◆ **Exercise**
Return the full comment thread about certificates below, reproducing every line without any change.

◆ **Provided text**
/---
2023-08-19 · 1 year ago

11 Comments ↓

🧶 betabube · 2023-08-19 at 05:23:

I've used solderpunk's gemcert because as ow nof I'm on gemini only, no http so far.

☕️ Morgan · 2023-08-19 at 06:09:

I use letsencrypt for web, but I think the short expiry would be annoying for gemini; so I use self signed.

🤖 alexlehm · 2023-08-19 at 07:49:

I am using letsencrypt and reuse the private key each time to avoid getting a new cert hash when it is renews. that seems to work fine

☕️ Morgan · 2023-08-19 at 07:54:

@alexlehm Good to know that's an option, thanks! Is that the default or is some special setup needed?

🔭 Supernova [OP] · 2023-08-19 at 13:48:

Oh thank you @michaelnordmeyer and @Morgan for bringing up the point about getting notified when there is a new cert. I've tried to find posts about the differences between self-signed and CA certs and never came across that info. I suppose that doesn't effect any functionality, it's just a notification the user has to dismiss each time?

@alexlehm can you explain further or provide a link to more info on using the same key?

How about this for a thought? If I generate a long expiring cert from LetsEncrypt once just for the gemini server and save that seperately. Then let LetsEncrypt do it's normal thing (every 3 months) for the web server?

🤖 alexlehm · 2023-08-19 at 15:26:

@Morgan is set the parameter reuse_key = True in renewal.conf, that seems to keep the same cert data so that the hash does not change

🤖 alexlehm · 2023-08-19 at 15:27:

@Supernova I believe this only requires the parameter reuse_key = True in the config. It is not possible to create long expiring certs with Letsencrypt, the expire time is automatically 3 months, you cannot change that

🍀 gritty · 2023-08-19 at 17:08:

for those using LE, are you copying your keys to the user running your server? I ask because after using certbot, the directory holding the LE certs is not viewable by a regular user on my machine.
\---
◆ **Material supplied**
/---
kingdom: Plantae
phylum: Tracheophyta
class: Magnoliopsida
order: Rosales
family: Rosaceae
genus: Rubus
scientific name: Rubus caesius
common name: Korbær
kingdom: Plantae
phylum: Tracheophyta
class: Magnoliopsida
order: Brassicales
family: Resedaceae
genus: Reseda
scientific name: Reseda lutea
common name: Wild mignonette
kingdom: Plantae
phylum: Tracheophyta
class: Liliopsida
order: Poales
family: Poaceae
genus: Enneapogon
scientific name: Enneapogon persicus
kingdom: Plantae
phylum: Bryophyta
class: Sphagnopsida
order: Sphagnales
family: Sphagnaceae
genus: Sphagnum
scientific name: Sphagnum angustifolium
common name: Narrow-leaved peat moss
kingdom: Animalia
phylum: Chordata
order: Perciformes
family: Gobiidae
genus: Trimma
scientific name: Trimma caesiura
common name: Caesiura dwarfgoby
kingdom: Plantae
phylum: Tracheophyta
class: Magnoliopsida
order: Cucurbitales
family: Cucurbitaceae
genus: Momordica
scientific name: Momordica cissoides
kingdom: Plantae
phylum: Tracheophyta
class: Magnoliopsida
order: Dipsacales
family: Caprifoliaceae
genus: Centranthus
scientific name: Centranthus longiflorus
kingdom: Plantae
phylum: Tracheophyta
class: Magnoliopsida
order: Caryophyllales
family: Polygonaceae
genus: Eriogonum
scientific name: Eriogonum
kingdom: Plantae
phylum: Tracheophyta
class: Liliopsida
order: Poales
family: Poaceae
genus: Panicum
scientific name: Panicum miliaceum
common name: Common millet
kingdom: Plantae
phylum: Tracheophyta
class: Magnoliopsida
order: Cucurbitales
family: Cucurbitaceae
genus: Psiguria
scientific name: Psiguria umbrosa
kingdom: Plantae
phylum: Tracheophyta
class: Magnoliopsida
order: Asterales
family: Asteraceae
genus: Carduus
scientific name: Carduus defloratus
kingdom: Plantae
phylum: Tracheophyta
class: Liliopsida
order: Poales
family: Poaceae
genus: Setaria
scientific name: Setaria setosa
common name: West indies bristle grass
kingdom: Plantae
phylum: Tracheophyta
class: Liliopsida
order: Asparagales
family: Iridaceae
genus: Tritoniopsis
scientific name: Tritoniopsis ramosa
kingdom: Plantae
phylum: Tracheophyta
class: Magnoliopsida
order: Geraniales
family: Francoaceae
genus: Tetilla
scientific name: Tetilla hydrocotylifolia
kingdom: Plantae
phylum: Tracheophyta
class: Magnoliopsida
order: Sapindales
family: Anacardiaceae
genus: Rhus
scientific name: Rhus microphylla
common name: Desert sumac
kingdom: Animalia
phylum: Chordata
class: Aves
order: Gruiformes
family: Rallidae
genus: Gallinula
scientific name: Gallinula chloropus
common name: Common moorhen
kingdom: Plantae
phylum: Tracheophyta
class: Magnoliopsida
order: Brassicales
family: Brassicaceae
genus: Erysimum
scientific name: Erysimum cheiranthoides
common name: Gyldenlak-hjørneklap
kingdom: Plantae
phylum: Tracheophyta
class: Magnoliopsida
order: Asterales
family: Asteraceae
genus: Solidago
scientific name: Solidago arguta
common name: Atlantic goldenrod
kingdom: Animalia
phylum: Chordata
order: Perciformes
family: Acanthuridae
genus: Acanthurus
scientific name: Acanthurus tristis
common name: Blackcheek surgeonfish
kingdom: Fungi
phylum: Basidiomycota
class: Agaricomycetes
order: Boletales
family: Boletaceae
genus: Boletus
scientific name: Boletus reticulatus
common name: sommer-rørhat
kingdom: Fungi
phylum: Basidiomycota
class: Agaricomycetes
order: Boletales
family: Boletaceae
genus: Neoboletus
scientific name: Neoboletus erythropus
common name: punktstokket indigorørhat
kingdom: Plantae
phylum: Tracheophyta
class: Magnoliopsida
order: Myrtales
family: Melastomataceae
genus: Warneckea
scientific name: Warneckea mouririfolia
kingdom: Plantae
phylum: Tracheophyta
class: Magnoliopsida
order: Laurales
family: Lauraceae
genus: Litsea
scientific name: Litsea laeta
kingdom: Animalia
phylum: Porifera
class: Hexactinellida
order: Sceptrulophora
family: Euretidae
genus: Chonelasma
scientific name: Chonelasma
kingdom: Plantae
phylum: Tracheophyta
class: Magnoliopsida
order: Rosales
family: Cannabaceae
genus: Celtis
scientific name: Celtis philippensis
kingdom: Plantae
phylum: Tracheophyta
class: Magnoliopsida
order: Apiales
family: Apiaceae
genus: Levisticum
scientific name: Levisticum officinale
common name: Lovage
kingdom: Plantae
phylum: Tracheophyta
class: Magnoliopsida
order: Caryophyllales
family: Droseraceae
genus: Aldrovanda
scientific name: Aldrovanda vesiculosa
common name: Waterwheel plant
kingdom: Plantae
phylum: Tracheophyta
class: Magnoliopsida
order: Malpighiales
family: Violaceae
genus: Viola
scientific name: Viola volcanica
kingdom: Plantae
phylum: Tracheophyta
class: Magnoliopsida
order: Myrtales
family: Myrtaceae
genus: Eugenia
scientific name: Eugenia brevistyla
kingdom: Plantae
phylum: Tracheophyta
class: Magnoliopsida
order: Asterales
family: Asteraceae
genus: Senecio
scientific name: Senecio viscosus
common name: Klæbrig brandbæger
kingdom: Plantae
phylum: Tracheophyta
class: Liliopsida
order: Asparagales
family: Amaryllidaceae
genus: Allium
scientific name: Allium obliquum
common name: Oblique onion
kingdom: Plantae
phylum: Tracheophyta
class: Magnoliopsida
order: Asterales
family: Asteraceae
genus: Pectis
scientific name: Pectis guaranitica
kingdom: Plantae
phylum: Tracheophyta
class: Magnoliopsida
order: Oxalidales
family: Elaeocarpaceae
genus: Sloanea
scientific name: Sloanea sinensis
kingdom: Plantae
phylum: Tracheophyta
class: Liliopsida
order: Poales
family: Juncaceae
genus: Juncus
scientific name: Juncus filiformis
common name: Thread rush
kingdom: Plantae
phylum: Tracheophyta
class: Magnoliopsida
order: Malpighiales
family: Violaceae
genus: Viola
\---
◆ **Response box**
2023-08-19 · 1 year ago

11 Comments ↓

🧶 betabube · 2023-08-19 at 05:23:

I've used solderpunk's gemcert because as ow nof I'm on gemini only, no http so far.

☕️ Morgan · 2023-08-19 at 06:09:

I use letsencrypt for web, but I think the short expiry would be annoying for gemini; so I use self signed.

🤖 alexlehm · 2023-08-19 at 07:49:

I am using letsencrypt and reuse the private key each time to avoid getting a new cert hash when it is renews. that seems to work fine

☕️ Morgan · 2023-08-19 at 07:54:

@alexlehm Good to know that's an option, thanks! Is that the default or is some special setup needed?

🔭 Supernova [OP] · 2023-08-19 at 13:48:

Oh thank you @michaelnordmeyer and @Morgan for bringing up the point about getting notified when there is a new cert. I've tried to find posts about the differences between self-signed and CA certs and never came across that info. I suppose that doesn't effect any functionality, it's just a notification the user has to dismiss each time?

@alexlehm can you explain further or provide a link to more info on using the same key?

How about this for a thought? If I generate a long expiring cert from LetsEncrypt once just for the gemini server and save that seperately. Then let LetsEncrypt do it's normal thing (every 3 months) for the web server?

🤖 alexlehm · 2023-08-19 at 15:26:

@Morgan is set the parameter reuse_key = True in renewal.conf, that seems to keep the same cert data so that the hash does not change

🤖 alexlehm · 2023-08-19 at 15:27:

@Supernova I believe this only requires the parameter reuse_key = True in the config. It is not possible to create long expiring certs with Letsencrypt, the expire time is automatically 3 months, you cannot change that

🍀 gritty · 2023-08-19 at 17:08:

for those using LE, are you copying your keys to the user running your server? I ask because after using certbot, the directory holding the LE certs is not viewable by a regular user on my machine.